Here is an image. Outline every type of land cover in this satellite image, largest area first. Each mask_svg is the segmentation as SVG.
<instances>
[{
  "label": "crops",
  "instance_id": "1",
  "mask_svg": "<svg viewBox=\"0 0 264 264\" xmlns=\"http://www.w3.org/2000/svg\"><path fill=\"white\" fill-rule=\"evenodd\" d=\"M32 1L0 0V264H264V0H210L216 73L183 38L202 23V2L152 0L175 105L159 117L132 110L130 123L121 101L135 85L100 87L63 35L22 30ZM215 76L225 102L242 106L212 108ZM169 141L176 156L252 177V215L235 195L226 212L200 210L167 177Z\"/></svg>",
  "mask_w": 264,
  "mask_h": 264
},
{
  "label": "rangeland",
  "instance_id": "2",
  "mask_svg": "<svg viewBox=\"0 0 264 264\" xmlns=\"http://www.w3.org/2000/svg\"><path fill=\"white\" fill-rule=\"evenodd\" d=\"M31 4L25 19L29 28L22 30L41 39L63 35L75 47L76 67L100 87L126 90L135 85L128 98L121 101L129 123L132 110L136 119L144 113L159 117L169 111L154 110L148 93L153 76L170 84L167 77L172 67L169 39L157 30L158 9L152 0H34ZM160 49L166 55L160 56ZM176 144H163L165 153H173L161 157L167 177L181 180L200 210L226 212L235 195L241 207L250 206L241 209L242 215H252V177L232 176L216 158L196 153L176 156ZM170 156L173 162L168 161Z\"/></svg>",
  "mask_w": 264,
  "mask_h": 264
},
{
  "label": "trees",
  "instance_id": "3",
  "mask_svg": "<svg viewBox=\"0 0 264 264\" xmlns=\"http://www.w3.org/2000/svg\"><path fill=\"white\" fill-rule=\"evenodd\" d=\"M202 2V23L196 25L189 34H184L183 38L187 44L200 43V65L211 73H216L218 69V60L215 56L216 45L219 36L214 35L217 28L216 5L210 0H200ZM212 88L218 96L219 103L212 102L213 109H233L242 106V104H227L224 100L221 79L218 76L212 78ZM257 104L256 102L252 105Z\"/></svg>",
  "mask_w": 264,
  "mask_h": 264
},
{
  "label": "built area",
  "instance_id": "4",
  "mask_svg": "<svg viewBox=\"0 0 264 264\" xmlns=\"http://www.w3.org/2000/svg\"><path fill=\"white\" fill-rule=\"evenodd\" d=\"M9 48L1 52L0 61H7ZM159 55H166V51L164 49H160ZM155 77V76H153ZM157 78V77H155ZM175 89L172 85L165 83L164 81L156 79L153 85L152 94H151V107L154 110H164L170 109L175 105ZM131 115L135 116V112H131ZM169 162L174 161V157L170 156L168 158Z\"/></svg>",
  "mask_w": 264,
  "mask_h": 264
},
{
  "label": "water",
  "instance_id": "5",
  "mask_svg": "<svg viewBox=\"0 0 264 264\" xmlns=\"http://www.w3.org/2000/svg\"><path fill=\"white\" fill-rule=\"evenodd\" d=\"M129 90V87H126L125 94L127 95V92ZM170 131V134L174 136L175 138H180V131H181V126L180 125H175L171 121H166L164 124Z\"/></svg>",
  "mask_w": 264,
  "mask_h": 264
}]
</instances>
+++
Tally the lines of the items above that contain the string "viewBox", and give only that number. Case matters.

→ Solution to the problem: 5